Un roman né de l’Internationale des rivières - Camille de Toledo

En février 2026, Camille de Toledo revient avec un récit d’anticipation puissant : un monde où les rivières, les lacs ou même la Terre deviennent des personnes dotées d’une voix et de droits. 
Dans ce récit de l’avenir, les entités naturelles - rivières, lacs, forêts, vagues ou la Terre elle-même - deviennent des sujets de droit dotés de voix propres. À travers la trajectoire d’une rivière nommée L, qui engage une requête juridique pour faire reconnaître son « corps travailleur », l’auteur imagine une bifurcation radicale des systèmes juridiques et économiques actuels.

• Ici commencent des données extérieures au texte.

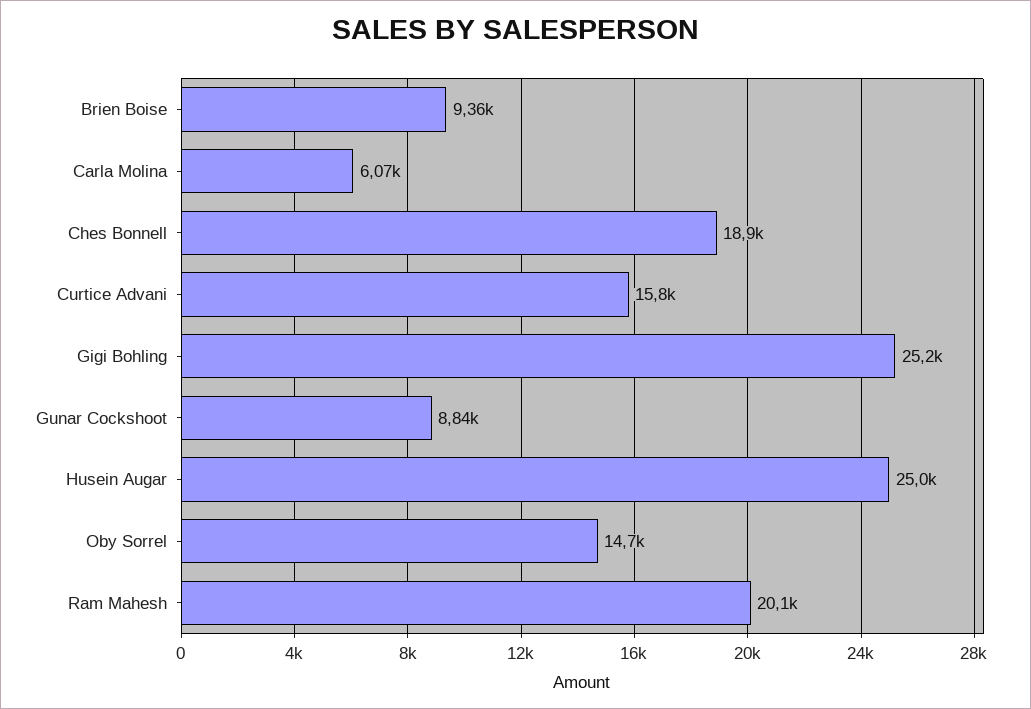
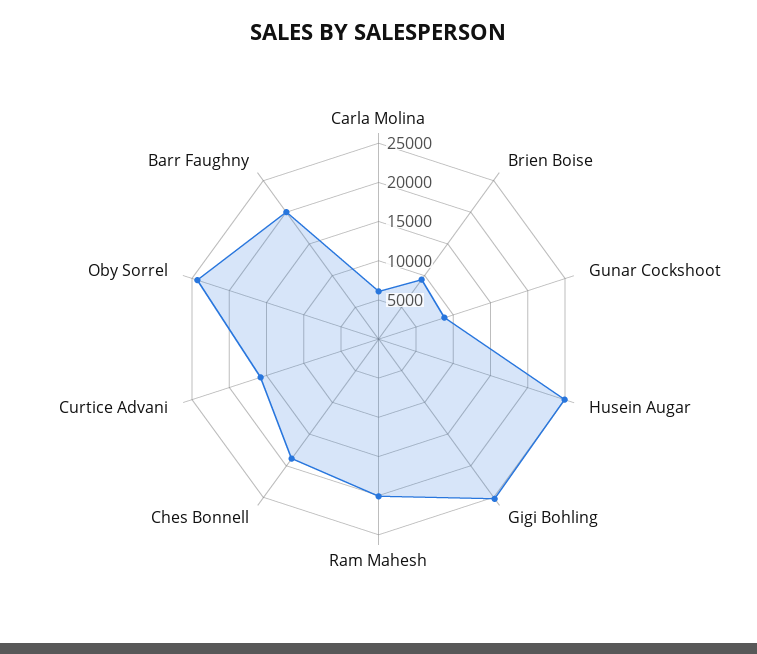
  {
    "Brien Boise": 9360,
    "Carla Molina": 6070,
    "Ches Bonnell": 18900,
    "Curtice Advani": 15800,
    "Gigi Bohling": 25200,
    "Gunar Cockshoot": 8840,
    "Husein Augar": 25000,
-   "Oby Sorrel": 14700,
+   "Oby Sorrel": 25000,
-   "Ram Mahesh": 20100
+   "Ram Mahesh": 20100,
+   "Barr Faughny": 20000
  }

Ce livre prolonge et enrichit les réflexions du projet «Vers une internationale des rivières », qui a déjà donné lieu à plusieurs temps forts d’auditions et de débats interdisciplinaires et citoyens

Livre IREN

« Nous sommes en 2030, des rivières, des lacs, des espèces végétales, animales, des phénomènes biophysiques comme les vagues, sont devenus des « personnes » dotées de « visages » et de « voix » pour exprimer leurs besoins, leurs valeurs, leurs perspectives autres qu’humaines.

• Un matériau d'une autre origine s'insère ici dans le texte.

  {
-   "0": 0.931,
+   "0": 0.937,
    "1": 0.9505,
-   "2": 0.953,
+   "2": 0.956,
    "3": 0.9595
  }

Dans ce récit de l’avenir, Camille de Toledo imagine comment une rivière, avec l’aide de ses avocats, va demander devant le tribunal la reconnaissance de son corps travailleur. Cette requête va déclencher des controverses, bousculer les plis de notre société, et la faire basculer vers un droit social des entités naturelles exploitées. »

 

Camille de Toledo, L’Internationale des rivières. Un récit de l’avenir, Verdier, coll. « La petite jaune », 2026.